Auschwitz: Where Words Fall Short

Only a thin pane of glass stood between me and two tons of human hair. Some of it was still in braids. Most of it had lost its color and I couldn’t handle it. I rushed through this exhibit in the Auschwitz I museum and I thought I was going to vomit. For me, looking at the hair was like looking at someone’s arm or leg. Each piece was once attached to someone’s body, a woman’s body, but was hacked off to inflict hurt, shame, and inhumanity. In that moment I had the privilege to walk away from a place that made me incredibly uncomfortable, but the million people who died at Auschwitz didn’t have that luxury.

You could read a thousand books about concentration camps, but they would never evoke the feeling you get while standing in one. A sentence could never convey what it is to touch the boards women laid on, sick and dying, while they awaited their selection for the gas chambers.

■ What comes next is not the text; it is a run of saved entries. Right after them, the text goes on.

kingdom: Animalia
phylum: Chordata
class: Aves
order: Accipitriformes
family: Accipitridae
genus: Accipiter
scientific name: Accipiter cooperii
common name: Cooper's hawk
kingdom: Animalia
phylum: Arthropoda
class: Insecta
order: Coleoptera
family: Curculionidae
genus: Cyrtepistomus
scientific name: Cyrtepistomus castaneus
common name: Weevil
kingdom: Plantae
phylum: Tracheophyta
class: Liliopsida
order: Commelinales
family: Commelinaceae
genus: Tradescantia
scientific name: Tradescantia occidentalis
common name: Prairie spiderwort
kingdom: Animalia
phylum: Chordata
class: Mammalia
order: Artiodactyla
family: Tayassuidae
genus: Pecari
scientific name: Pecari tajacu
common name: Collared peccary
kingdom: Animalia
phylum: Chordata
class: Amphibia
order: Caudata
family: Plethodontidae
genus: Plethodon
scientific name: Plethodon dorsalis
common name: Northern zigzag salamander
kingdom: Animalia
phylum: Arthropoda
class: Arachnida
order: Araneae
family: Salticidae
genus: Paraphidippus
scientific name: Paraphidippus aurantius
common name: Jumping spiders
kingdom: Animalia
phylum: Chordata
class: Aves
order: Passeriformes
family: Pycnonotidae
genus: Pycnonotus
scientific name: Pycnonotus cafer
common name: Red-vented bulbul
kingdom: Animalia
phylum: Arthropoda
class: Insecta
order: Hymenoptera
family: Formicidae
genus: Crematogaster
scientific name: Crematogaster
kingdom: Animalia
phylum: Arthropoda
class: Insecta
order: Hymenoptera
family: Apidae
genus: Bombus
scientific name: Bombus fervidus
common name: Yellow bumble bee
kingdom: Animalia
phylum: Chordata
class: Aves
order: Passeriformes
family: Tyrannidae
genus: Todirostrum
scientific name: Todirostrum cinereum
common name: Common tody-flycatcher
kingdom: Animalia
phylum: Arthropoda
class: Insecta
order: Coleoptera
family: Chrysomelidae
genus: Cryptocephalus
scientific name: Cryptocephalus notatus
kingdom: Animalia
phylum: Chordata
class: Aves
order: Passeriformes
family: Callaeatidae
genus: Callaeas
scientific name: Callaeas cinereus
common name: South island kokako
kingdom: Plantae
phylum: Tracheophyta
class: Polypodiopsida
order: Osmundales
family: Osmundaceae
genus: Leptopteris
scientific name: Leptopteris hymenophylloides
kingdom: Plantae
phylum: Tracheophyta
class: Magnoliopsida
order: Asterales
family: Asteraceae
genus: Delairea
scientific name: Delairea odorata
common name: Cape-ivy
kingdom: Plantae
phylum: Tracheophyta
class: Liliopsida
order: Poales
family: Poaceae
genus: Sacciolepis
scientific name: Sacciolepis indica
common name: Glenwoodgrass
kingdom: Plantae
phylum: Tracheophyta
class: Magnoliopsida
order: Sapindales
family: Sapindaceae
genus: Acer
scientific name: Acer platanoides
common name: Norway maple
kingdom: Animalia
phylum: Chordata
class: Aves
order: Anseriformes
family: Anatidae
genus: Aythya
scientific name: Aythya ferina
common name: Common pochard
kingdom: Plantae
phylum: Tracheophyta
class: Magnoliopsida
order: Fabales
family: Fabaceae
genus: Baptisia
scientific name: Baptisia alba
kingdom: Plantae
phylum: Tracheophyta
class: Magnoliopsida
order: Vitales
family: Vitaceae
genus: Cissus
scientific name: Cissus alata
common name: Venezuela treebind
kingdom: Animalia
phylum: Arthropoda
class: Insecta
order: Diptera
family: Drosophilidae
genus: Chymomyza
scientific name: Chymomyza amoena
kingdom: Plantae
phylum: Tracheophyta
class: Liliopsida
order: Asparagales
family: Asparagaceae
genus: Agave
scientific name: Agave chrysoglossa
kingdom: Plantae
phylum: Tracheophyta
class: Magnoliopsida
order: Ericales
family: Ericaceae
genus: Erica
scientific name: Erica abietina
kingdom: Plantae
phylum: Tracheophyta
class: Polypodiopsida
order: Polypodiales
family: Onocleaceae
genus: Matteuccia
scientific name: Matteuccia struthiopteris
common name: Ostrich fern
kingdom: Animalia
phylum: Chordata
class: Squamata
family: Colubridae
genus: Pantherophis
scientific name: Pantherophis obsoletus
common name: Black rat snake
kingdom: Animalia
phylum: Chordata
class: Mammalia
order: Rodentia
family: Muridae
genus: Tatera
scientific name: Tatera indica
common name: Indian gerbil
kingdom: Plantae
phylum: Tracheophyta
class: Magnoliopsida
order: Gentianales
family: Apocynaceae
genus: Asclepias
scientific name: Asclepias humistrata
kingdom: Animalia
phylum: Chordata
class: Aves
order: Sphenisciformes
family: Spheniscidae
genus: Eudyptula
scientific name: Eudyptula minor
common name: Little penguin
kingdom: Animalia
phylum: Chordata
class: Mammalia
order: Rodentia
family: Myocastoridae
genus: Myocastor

These are the barracks in block 25 where sick and dying women were sent until there were 1000 of them. Then they were sent to the gas chambers.

Learning about military operations is important, yes, and I am eternally grateful to the men who gave their lives to the war against Nazi Germany, but I felt that my classes fell a little short in emphasizing why these men were fighting. But I get it now – it is almost impossible to explain Auschwitz and the emotions that accompany the experience without being there. The power of place is critical to learning; it creates an intense muddle of emotions. We learn from uncomfortable situations and the atrocities that happened there deserve to be remembered with a lingering sense of discomfort. I felt anger, disgust, confusion and overwhelming sadness all at the exact same time. And I think that was Professor Steigerwald’s point: nothing he would’ve given us to read would’ve prepared us for the experience we would have there and so he left it open ended.

I still haven’t quite sorted out how I felt about it all – and I don’t think I ever will. I don’t think anyone will ever understand why the Nazis killed six million people in the ways that they did and visiting sites of human destruction only makes it all less clear. But what I do know is that nothing prepared me for this experience, not one novel or one personal account and it is an experience that I will never forget.

A cattle car on the train tracks at Auschwitz II – Birkineau. It is a replica of the ones used to transport people into the camps.